Neural network model predicts death among patients on liver transplant waitlist
A type of machine learning algorithm using neural networks (NN) appears more accurate than the older model for end-stage liver disease (MELD) scoring in predicting mortality among patients on the liver transplant (LT) waitlist, according to a study.
“The MELD-Na score, which consists of four variables—serum total bilirubin, international normalized ratio, creatinine, and sodium level—was designed to predict the severity of liver disease… However, the current MELD-Na score-based allocation model has lots of limitations,” said co-author Shunji Nagai, a transplant surgeon at Henry Ford Hospital and Henry Ford Cancer Institute in Detroit, who presented the study at The Liver Meeting Digital Experience by the American Association for the Study of Liver Diseases (AASLD 2020).
“We have seen many liver cirrhosis patients whose MELD scores were low but suffered from life-threatening complications due to liver cirrhosis and actually could not have a chance of a liver transplant,” he added.
Nagai and his team used data from the United Network for Organ Sharing’s Organ Procurement and Transplantation Network (OPTN/UNOS) registry, which included records for 194,299 patients listed for LT between 27 February 2002 and 31 December 2018. They used data subsets to generate four separate NN models, which were created to predict mortality at different timeframes: 30, 90, 180, and 365 days. Patients who received LT before the outcome timeline, with liver cancer, who received MELD exceptions, and were listed for combined organ transplants other than kidney were excluded.

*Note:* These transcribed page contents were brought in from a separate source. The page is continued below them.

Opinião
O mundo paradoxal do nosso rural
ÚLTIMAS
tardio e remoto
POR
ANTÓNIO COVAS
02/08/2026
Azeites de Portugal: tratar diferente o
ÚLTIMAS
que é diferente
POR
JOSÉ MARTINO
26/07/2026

The researchers then combined the Liver Data and the Liver Wait List History files in the OPTN/UNOS registry to select a total of 44 variables, including recipient characteristics, trend of liver and kidney function during waiting time, UNOS regions, and registration year. The NN model did not include age, ethnicity, and gender to avoid assigning waitlist priority based on these factors.
Using random sampling, Nagai and colleagues split the data for each model into training, validation, and test dataset in a 60:20:20 ratio. They evaluated the performance of the models using area under receiver operative curve (AUC-ROC) and area under precision-recall curve (PR-AUC).

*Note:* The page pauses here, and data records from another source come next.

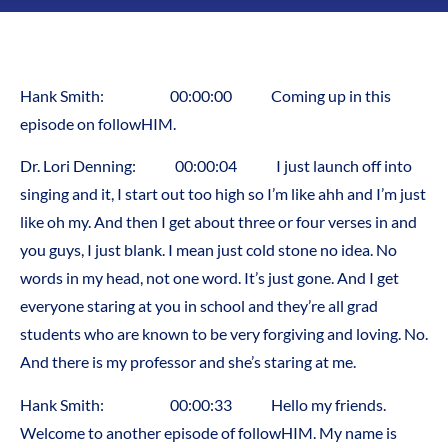
Hank Smith: 00:00:00 Coming up in this
episode on followHIM.
Dr. Lori Denning: 00:00:04 I just launch off into
singing and it, I start out too high so I’m like ahh and I’m just
like oh my. And then I get about three or four verses in and
you guys, I just blank. I mean just cold stone no idea. No
words in my head, not one word. It’s just gone. And I get
everyone staring at you in school and they’re all grad
students who are known to be very forgiving and loving. No.
And there is my professor and she’s staring at me.
Hank Smith: 00:00:33 Hello my friends.
Welcome to another episode of followHIM. My name is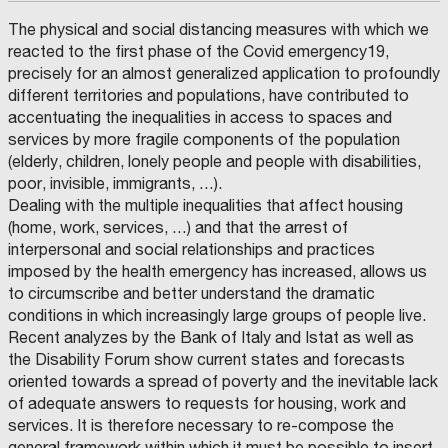
The physical and social distancing measures with which we
reacted to the first phase of the Covid emergency19,
precisely for an almost generalized application to profoundly
different territories and populations, have contributed to
accentuating the inequalities in access to spaces and
services by more fragile components of the population
(elderly, children, lonely people and people with disabilities,
poor, invisible, immigrants, …).
Dealing with the multiple inequalities that affect housing
(home, work, services, …) and that the arrest of
interpersonal and social relationships and practices
imposed by the health emergency has increased, allows us
to circumscribe and better understand the dramatic
conditions in which increasingly large groups of people live.
Recent analyzes by the Bank of Italy and Istat as well as
the Disability Forum show current states and forecasts
oriented towards a spread of poverty and the inevitable lack
of adequate answers to requests for housing, work and
services. It is therefore necessary to re-compose the
general framework within which it must be possible to insert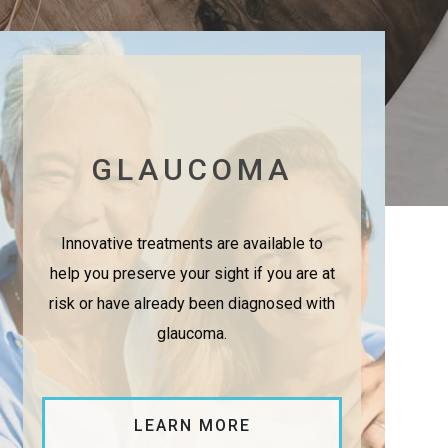
GLAUCOMA
Innovative treatments are available to
help you preserve your sight if you are at
risk or have already been diagnosed with
glaucoma.
LEARN MORE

The AUC-ROC according to NN prediction models was 0.949 for 30-day, 0.928 for 90-day, 0.915 for 180-day, and 0.899 for 365-day mortality, while the PR-AUC was 0.689, 0.730, 0.769, and 0.823, respectively. [AASLD 2020, abstract 3]
The 90-day mortality NN model outperformed the MELD score for both AUC-ROC and PR-AUC, as well as for recall (sensitivity), negative predictive value (NPV), and F-1 score. Specifically, the 90-day mortality model predicted more waitlist deaths, with a higher sensitivity of 0.833 compared with 0.308 for the MELD score (p<0.001). Conversely, the MELD score showed better accuracy for specificity and precision.
Of note, the researchers compared the performance metrics by breaking the test dataset into multiple subsets based on age, gender, ethnicity, region, diagnosis group, and listing year. The 90-day mortality model performed significantly better than the MELD scores across all subsets of data for predicting waitlist mortality.
“In the future, if these advanced technologies are introduced into the liver allocation system, liver waitlist ranking would better reflect patients’ medical urgency and this should lead to lower waitlist mortality,” Nagai said.